Ausländer-und Passamt, Vaduz. IKR

Vaduz (ots) – Infolge des russischen Angriffskriegs auf die Ukraine mit Beginn am 24. Februar 2022 und der anschliessenden grossen Fluchtbewegung hat die Regierung erstmals den Schutzstatus S aktiviert. Ziel war es, das liechtensteinische Asylsystem zu entlasten und den schutzsuchenden Personen möglichst schnell Klarheit über ihren Status in Liechtenstein zu verschaffen.

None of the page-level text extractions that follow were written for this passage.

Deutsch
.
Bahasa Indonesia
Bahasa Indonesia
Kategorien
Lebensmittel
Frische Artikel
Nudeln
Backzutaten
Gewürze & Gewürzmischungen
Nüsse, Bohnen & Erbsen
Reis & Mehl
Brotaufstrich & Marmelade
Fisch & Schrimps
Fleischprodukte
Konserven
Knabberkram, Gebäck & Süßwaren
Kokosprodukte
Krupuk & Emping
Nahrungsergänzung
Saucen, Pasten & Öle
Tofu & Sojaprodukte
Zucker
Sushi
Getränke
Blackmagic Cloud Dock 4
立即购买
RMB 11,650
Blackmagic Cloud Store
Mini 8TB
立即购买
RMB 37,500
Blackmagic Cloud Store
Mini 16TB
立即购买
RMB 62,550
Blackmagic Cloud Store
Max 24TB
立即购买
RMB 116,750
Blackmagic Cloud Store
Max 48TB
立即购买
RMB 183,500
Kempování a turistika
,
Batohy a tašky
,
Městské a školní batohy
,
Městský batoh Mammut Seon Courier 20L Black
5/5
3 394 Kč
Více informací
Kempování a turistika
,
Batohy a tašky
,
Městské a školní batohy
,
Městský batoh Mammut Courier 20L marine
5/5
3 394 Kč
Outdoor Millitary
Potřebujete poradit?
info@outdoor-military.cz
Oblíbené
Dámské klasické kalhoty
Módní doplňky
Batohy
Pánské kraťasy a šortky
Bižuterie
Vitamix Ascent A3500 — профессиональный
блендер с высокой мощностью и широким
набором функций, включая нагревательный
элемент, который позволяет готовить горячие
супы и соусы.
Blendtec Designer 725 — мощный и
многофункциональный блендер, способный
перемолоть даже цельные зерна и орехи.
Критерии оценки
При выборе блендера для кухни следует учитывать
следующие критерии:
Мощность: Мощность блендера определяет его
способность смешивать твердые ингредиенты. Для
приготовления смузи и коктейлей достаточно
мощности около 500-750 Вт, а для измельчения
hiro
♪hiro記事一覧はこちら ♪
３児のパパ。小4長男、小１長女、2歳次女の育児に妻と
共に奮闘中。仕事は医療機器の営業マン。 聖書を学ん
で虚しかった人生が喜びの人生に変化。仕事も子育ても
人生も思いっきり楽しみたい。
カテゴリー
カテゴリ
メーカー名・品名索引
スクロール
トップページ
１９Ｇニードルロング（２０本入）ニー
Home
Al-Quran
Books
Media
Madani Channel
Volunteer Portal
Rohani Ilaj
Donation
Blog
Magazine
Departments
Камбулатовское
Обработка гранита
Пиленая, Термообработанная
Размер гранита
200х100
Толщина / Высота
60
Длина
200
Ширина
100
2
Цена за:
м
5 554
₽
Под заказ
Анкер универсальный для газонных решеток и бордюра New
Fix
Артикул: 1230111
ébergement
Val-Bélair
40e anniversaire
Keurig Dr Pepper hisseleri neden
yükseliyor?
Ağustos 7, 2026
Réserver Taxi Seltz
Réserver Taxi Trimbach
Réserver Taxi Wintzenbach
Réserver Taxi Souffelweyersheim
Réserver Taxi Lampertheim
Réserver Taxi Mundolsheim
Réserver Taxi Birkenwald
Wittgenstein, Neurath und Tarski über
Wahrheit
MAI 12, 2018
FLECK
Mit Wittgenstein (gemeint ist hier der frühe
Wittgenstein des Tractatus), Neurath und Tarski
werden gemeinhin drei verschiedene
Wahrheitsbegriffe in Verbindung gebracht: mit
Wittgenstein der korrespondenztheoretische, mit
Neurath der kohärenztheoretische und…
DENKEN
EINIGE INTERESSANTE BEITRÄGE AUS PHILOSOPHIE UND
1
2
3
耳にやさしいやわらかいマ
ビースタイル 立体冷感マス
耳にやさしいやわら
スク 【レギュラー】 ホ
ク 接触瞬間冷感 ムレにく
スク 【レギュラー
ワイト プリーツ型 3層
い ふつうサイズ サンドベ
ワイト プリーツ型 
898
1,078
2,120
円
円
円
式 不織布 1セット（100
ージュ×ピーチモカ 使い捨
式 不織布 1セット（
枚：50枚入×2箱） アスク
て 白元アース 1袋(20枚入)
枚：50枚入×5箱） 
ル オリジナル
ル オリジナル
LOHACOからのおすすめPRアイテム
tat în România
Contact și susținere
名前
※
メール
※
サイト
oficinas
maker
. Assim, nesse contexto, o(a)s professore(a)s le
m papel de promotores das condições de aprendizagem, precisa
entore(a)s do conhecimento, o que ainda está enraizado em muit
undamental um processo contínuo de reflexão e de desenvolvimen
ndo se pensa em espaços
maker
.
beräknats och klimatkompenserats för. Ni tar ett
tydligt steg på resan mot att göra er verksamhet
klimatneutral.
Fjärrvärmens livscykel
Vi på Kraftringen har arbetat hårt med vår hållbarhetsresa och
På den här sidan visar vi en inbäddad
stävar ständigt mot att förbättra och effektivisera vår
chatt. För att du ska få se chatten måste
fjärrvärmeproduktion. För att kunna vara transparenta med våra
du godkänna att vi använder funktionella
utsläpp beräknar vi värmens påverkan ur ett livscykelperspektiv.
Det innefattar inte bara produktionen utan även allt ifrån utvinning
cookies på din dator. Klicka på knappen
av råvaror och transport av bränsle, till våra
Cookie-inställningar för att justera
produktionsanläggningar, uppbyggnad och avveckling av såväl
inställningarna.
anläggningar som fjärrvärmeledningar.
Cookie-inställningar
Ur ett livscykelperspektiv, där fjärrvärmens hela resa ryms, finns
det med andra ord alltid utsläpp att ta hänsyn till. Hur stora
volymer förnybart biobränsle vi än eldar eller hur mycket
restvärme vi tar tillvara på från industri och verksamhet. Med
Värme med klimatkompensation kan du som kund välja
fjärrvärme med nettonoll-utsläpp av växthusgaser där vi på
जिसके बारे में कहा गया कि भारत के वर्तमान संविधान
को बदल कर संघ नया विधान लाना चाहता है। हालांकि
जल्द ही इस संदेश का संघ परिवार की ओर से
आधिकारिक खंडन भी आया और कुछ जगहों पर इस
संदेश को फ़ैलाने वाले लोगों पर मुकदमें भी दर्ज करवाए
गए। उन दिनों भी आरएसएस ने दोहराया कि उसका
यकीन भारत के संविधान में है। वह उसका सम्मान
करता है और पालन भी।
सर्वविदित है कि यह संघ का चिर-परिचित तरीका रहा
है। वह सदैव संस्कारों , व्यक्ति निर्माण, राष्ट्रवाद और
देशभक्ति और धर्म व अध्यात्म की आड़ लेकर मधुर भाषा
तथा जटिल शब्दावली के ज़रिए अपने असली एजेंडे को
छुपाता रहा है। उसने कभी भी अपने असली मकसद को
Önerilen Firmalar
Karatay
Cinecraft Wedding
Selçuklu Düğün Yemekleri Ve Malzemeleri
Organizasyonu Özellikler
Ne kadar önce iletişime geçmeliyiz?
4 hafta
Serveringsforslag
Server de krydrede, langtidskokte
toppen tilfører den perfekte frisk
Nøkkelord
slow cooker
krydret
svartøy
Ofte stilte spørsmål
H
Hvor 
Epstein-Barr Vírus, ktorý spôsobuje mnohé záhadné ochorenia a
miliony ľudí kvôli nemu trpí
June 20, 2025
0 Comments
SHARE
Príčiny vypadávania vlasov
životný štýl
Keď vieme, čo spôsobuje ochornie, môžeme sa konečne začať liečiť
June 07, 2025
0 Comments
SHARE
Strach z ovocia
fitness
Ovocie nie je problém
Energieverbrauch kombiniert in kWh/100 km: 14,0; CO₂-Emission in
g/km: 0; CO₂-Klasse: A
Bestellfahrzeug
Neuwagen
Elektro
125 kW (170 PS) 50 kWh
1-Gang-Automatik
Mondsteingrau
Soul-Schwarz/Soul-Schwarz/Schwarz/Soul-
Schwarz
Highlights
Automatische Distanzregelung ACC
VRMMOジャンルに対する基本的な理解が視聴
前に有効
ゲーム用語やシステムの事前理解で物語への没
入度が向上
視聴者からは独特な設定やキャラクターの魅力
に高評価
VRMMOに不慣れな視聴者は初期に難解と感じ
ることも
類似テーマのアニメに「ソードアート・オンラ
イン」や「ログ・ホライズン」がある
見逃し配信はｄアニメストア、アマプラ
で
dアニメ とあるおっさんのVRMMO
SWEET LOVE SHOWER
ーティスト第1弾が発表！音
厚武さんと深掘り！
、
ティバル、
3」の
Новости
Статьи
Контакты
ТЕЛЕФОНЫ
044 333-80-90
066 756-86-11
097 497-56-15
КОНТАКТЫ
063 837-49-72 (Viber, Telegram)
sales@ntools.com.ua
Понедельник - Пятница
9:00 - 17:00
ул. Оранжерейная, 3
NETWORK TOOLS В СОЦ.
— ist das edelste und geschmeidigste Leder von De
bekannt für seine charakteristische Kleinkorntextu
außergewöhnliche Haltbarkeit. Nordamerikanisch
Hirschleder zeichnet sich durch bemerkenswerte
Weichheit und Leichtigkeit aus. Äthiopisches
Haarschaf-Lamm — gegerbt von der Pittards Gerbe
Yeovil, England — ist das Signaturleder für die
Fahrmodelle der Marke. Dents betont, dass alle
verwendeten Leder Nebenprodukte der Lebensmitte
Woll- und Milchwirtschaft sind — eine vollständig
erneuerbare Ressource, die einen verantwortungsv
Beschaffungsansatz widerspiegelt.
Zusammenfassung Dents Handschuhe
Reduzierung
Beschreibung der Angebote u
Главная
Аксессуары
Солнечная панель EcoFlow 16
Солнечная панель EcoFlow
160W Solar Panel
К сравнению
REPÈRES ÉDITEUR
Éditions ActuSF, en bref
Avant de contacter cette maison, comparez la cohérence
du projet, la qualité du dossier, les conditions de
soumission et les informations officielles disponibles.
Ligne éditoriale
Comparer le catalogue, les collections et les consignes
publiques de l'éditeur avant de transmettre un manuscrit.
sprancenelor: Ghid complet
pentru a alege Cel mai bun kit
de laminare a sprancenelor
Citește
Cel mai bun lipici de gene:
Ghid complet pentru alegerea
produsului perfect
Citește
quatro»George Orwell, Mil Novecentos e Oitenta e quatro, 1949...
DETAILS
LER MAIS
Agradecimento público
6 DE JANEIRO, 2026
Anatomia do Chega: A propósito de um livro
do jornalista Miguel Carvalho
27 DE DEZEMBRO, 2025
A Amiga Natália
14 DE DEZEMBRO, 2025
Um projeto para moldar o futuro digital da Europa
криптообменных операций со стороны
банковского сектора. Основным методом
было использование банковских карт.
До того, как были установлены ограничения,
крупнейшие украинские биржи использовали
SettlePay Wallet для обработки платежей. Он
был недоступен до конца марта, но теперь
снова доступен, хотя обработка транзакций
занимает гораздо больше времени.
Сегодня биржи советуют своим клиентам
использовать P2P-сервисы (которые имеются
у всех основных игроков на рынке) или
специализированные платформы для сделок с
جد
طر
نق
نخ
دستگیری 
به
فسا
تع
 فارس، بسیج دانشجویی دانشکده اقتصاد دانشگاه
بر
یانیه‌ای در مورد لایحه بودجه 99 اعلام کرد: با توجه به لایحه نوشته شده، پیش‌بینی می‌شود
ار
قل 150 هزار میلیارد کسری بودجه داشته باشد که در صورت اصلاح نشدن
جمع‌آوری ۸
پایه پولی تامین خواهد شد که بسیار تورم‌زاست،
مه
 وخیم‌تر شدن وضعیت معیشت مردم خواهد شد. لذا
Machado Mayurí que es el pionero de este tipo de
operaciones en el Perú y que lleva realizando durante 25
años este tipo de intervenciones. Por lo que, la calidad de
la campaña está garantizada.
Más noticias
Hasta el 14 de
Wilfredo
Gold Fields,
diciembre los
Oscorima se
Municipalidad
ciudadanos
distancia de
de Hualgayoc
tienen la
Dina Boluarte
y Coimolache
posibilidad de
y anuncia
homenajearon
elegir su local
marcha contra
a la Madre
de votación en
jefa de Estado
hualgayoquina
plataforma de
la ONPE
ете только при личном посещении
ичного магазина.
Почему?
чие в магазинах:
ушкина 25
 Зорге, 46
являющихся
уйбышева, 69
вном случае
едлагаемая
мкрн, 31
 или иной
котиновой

Derzeit verfügen rund 4.8 Mio. Geflüchtete aus der Ukraine über einen aktiven temporären Schutzstatus im Schengen-Raum. In Liechtenstein halten sich derzeit rund 950 Schutzsuchende auf. Über 1’500 Personen stellten seit Kriegsausbruch ein Schutzgesuch in Liechtenstein, wobei knapp 600 Personen wieder ausgereist sind.

Liechtenstein stimmt sich hinsichtlich der Schutzgewährung eng mit der EU sowie der Schweiz ab. Die EU hat beschlossen, die Schutzgewährung um ein weiteres Jahr bis mindestens März 2028 zu verlängern. Auch in Liechtenstein ist die individuelle Schutzgewährung jeweils auf ein Jahr befristet, wobei die liechtensteinische Ukraine-SchutzV (Verordnung über die vorübergehende Schutzgewährung für bestimmte Personengruppen aus der Ukraine, die Red.) analog der Schweiz unbefristet gilt und durch die Regierung mit Verordnung aufgehoben werden muss. In Anlehnung an den Entscheid der EU hat die Regierung beschlossen, dass die Ukraine-Schutzverordnung nicht vor März 2028 aufgehoben werden soll.

Neben einer Verlängerung der Schutzgewährung um ein weiteres Jahr sieht die EU neu zudem vor, die allgemeine Verteidigungsfähigkeit der Ukraine zu berücksichtigen. So soll neu ankommenden Personen, die von den ukrainischen Behörden wegen militärischer Verpflichtungen keine Genehmigung zum Verlassen der Ukraine haben, künftig in der Regel kein vorübergehender Schutz gewährt werden.

Zur Vermeidung eines Regelungsgefälles hat die Regierung die analoge Anpassung der Ukraine-Schutzverordnung beschlossen. Personen, die bereits über einen Schutzstatus in Liechtenstein verfügen, sind von der neuen Regelung nicht betroffen und behalten ihren Schutzstatus. Die neue Regelung tritt per 21. Juli 2026 in Kraft.